Aloe greenii grows up to twenty lance-shaped to linear leaves that attenuate gradually and recurve slightly towards their tips. Oblong to elliptic white leaf markings are scattered in varying density along both leaf surfaces, sometimes becoming confluent in irregularly shaped transversal bands. Leaves become about 50 cm long and 8 cm wide at the base. The marginal leaf prickles are hard, sharp and pinkish brown.
One or two laxly flowered, slender inflorescences of up to 1,3 m are produced between midsummer and early autumn. Four to seven cylindrical to conical racemes form the panicle. Long, pointed, lanceolate bracts subtend every panicle branch. The dark to flesh pink perianth is constricted above the basal swelling over its ovary. The anthers and stigma are exserted from the perianth mouth.

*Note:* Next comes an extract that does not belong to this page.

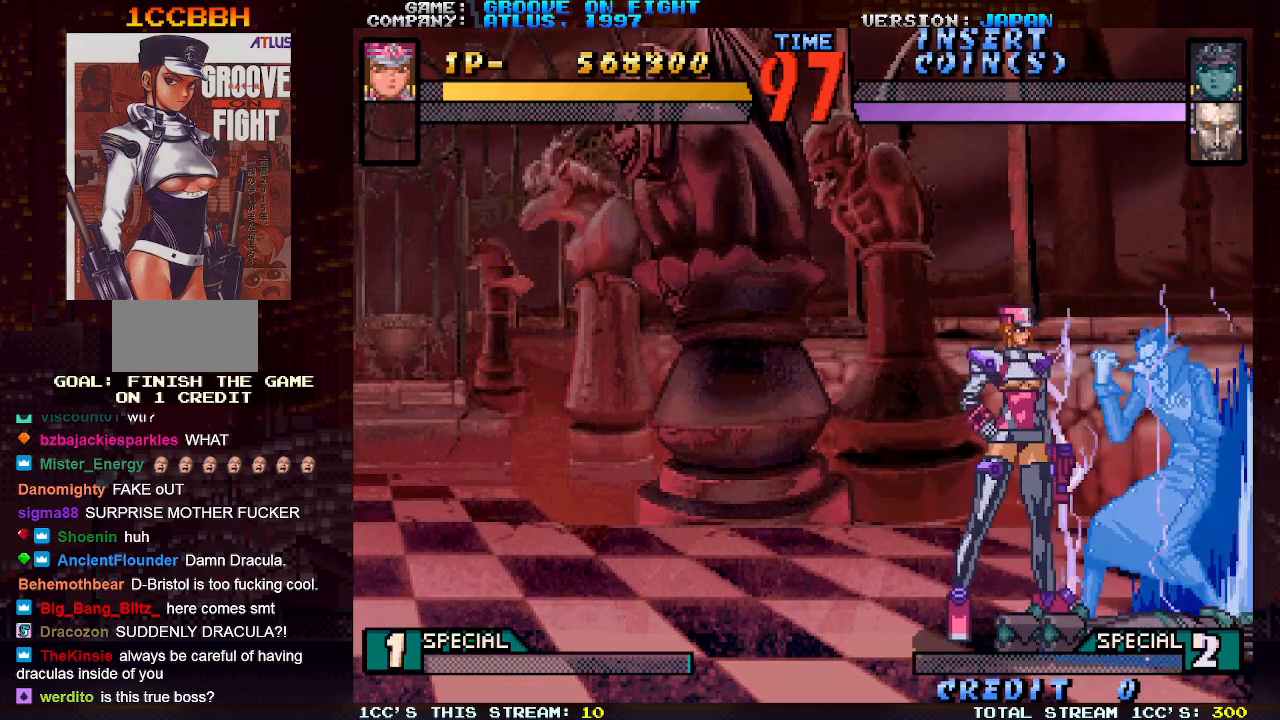
Gameplay with a controller (arcade stick); each line is a JSON object with the inputs held at the frame after it. "events" lists button and stick changes between this image and that frame as [ms after this image, input, new state], when the widget could be followed in between. Not read: L3 R3.
{"buttons": [], "left_stick": "down", "events": [[267, "left_stick", "down"], [300, "SQUARE", "down"], [350, "SQUARE", "up"], [450, "SQUARE", "down"], [467, "SQUARE", "up"]]}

Reynolds found the species more worth cultivating for its gracefully curving leaves than its flowers.
The closest resemblance to another species is A. pruinosa that flowers taller, doesn’t clump as much and has a stronger, greyish white bloom over flowers and peduncle.
The inflorescence sometimes produces plantlets vegetatively, a survival response found in several Aloe species (Van Wyk and Smith, 2003; Reynolds, 1974; Jeppe, 1969; www.plantzafrica.com).